AKW-Streit bei Maischberger "Atomkraftwerke sind kein Spielzeug"
07.09.2022, 02:38 Uhr
Habeck ist für sein Handling der Energiekrise von vielen Seiten in die Kritik geraten.
Bundeswirtschaftsminister Habeck verteidigt seinen Plan, im Winter zwei Atomkraftwerke als Notfallreserve am Netz zu lassen. In der ARD-Talkshow "Maischberger" kündigt er außerdem weitere Hilfen für mittelständische Unternehmen an.
Wirtschaftsminister Robert Habeck hat seine Pläne verteidigt, ab dem nächsten Jahr zwei Atomkraftwerke als Notfallreserve laufen zu lassen. Die betreffenden AKWs seien darauf ausgelegt gewesen, Ende des Jahres vom Netz zu gehen. Darum hätten bestimmte Sicherheitsüberprüfungen nicht stattgefunden, sagte der Minister in der ARD-Sendung "Maischberger". "Die Leichtfertigkeit - oder auch manchmal die Wankelmütigkeit, die bei der Diskussion um den Erhalt der Atomenergie zu beobachten ist, finde ich irritierend."
Bei dem von seinem Ministerium geforderten Stresstest habe sich herausgestellt, dass Deutschland ein Energieproblem bekommen könne, wenn die aktuellen Probleme im Ausland nicht gelöst würden. So müssten zum Beispiel in Frankreich Atomkraftwerke, die aktuell nicht liefen, wieder ans Netz gehen. Ein weiteres Problem könne sich ergeben, wenn der Pegelstand des Rheins niedrig bliebe und die Wasserreservoirs in den Alpen nicht aufgefüllt werden könnten. "Auf dieses Szenario müssen wir uns vorbereiten."

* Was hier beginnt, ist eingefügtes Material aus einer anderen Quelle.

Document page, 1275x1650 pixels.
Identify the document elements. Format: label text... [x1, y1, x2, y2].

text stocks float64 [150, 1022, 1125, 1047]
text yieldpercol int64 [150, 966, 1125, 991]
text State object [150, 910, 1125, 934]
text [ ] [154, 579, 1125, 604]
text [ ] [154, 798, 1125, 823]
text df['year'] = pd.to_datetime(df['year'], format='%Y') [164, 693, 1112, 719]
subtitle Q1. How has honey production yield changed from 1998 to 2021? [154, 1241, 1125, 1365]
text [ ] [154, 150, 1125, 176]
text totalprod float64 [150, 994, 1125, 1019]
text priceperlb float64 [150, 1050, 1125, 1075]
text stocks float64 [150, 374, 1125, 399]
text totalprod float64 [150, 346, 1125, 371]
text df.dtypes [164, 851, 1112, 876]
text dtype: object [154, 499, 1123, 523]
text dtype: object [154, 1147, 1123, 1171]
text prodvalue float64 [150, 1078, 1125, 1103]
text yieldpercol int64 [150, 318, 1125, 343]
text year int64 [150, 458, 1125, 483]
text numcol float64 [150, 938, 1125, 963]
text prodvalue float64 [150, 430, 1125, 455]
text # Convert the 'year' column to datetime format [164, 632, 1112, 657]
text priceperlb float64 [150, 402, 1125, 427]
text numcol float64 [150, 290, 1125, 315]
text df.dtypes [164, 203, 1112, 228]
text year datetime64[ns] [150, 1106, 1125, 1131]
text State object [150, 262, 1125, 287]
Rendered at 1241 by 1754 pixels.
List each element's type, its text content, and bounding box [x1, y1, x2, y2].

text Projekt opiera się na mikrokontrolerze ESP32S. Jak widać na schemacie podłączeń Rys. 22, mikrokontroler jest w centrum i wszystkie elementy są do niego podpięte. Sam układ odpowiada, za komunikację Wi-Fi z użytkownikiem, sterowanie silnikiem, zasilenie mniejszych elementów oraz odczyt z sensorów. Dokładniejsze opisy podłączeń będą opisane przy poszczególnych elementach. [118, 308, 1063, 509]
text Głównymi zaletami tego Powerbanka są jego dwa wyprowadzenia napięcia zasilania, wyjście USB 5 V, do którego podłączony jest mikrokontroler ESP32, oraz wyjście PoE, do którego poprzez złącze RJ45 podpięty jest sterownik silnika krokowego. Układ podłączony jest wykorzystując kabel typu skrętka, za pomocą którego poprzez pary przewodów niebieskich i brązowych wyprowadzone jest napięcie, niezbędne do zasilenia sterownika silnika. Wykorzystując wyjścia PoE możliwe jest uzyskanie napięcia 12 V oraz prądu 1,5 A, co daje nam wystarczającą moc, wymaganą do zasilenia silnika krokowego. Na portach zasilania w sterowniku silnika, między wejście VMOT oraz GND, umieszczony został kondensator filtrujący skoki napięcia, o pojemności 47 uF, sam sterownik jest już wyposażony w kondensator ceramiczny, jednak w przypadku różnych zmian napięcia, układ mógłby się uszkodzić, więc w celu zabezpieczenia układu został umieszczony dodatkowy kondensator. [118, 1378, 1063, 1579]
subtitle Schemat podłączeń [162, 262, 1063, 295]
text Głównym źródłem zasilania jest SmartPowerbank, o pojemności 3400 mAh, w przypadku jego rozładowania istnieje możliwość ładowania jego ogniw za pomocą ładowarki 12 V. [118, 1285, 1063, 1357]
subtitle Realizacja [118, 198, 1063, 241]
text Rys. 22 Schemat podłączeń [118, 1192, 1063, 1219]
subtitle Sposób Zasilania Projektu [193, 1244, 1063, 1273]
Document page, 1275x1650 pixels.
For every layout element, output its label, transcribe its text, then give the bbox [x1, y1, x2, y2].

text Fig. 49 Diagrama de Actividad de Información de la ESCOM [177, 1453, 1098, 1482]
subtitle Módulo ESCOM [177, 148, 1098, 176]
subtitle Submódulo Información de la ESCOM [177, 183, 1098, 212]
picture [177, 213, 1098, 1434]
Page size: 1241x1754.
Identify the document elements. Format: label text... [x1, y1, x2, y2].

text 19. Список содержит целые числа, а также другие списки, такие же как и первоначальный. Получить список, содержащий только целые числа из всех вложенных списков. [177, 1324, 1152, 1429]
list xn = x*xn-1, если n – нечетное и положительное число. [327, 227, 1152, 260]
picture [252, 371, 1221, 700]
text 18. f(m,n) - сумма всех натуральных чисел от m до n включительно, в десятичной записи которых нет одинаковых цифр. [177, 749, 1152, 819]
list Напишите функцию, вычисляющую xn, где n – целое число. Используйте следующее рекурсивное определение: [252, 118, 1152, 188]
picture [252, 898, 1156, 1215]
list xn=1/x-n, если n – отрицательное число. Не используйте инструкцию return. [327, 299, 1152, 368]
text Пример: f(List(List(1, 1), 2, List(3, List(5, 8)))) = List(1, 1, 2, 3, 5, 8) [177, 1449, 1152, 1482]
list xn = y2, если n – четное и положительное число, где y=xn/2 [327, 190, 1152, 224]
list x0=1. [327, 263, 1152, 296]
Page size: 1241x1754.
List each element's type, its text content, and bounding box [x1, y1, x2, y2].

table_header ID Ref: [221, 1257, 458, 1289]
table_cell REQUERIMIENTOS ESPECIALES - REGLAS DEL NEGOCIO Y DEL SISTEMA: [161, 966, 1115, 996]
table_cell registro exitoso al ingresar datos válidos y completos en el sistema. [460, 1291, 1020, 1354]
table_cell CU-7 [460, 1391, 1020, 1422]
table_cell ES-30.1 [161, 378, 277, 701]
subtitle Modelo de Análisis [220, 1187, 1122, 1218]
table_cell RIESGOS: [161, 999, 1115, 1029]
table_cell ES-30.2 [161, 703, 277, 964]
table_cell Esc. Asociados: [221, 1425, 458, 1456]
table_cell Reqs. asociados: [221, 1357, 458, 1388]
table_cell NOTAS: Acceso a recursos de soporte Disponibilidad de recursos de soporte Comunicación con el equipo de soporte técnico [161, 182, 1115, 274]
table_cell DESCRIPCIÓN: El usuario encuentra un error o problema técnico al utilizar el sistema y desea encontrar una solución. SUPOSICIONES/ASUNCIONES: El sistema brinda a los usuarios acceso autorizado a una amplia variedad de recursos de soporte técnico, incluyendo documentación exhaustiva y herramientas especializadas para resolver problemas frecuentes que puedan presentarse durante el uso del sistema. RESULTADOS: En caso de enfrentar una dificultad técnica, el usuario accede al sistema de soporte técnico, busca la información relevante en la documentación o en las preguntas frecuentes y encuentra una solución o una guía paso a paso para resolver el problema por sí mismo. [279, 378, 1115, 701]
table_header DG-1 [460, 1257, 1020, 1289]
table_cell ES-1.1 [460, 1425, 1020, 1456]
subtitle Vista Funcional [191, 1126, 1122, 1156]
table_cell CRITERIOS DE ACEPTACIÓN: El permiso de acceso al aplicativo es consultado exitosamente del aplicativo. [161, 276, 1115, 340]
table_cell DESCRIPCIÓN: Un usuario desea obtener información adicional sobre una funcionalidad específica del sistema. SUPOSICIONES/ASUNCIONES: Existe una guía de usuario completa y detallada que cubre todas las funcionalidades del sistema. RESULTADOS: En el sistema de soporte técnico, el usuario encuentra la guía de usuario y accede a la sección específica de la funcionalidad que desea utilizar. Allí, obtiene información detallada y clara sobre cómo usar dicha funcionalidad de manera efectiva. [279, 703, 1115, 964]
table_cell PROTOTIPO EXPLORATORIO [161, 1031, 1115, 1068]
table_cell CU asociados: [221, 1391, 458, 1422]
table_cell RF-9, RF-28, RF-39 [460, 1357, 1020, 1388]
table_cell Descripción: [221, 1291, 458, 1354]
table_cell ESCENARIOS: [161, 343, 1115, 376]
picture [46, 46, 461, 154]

Der Stresstest zeige aber auch, dass Deutschland keine Strom- und Energiesorgen habe, wenn diese Probleme gelöst würden. Die Entscheidung sei richtig und klug gewesen. Bei der Lösung möglicher Probleme spielten Atomkraftwerke nur eine marginale Rolle, so Habeck. "Wir müssen am Energiesystem etwas ändern, und daran arbeiten wir." Hier gehe es aber um Atomkraftwerke, "und Atomkraftwerke sind kein Spielzeug", so der Minister.
FDP pocht auf Atomkraft
Eine Lücke bei der Stromstabilität könne nur durch ein Maßnahmenbündel gestopft werden. Dazu könnten die Eindämmung unnötiger Energieverbräuche und die Zuschaltung neuer Energiequellen gehören, so Habeck.
Indirekt kritisierte der Politiker Bayerns Ministerpräsidenten Markus Söder, der sich für einen Weiterbetrieb der drei noch am Netz befindlichen Atomkraftwerke ausspricht. "Wenn ein Land sich dafür entscheidet, aus Kernenergie und Kohleenergie auszusteigen, sich aber permanent dagegen sperrt, etwas aufzubauen wie alternative Energie oder die nötigen Stromnetze, dann hat man natürlich ein Problem."
Habeck hatte am Montagabend erklärt, er wolle die Atomkraftwerke Isar 2 in Bayern und Neckarwestheim in Baden-Württemberg länger laufen lassen als bisher geplant. Sie sollten ab Januar als Reserve bei möglichen Energieproblemen zur Verfügung stehen. Während sich der Koalitionspartner SPD bereits für diese Lösung ausgesprochen hat, ist die FDP als dritte Partei der Ampelregierung dagegen. FDP-Fraktionschef Dürr hatte im Morgenmagazin von ARD und ZDF am Dienstag gemahnt, wegen des russischen Gaslieferstopps sei nun jede Kilowattstunde wichtig.
Unterstützung für Mittelständler
Habeck kündigte zudem ein Hilfsprogramm für bedrohte mittelständische Branchen an. Auch wenn er nicht von einer Insolvenzwelle ausgehe, müssten bestimmte Unternehmen ähnlich wie in der Corona-Krise unterstützt werden, weil sie ihre Produktion möglicherweise kurzfristig einstellen müssten. Als Beispiel nannte er Bäckereibetriebe, bei denen nicht nur die hohen Strom- und Gaspreise, sondern auch die gestiegenen Preise für Rohstoffe wie Weizen die Kosten in die Höhe trieben. Sein Ministerium arbeite gerade ein Programm aus, diesen Betrieben zu helfen.
"Es wird ein harter Winter werden", so Habeck. Es werde auch finanzielle Zumutungen geben für die Bevölkerung. "Aber wenn wir diesen Winter überstehen, wird es danach leichter werden", prognostiziert der Minister.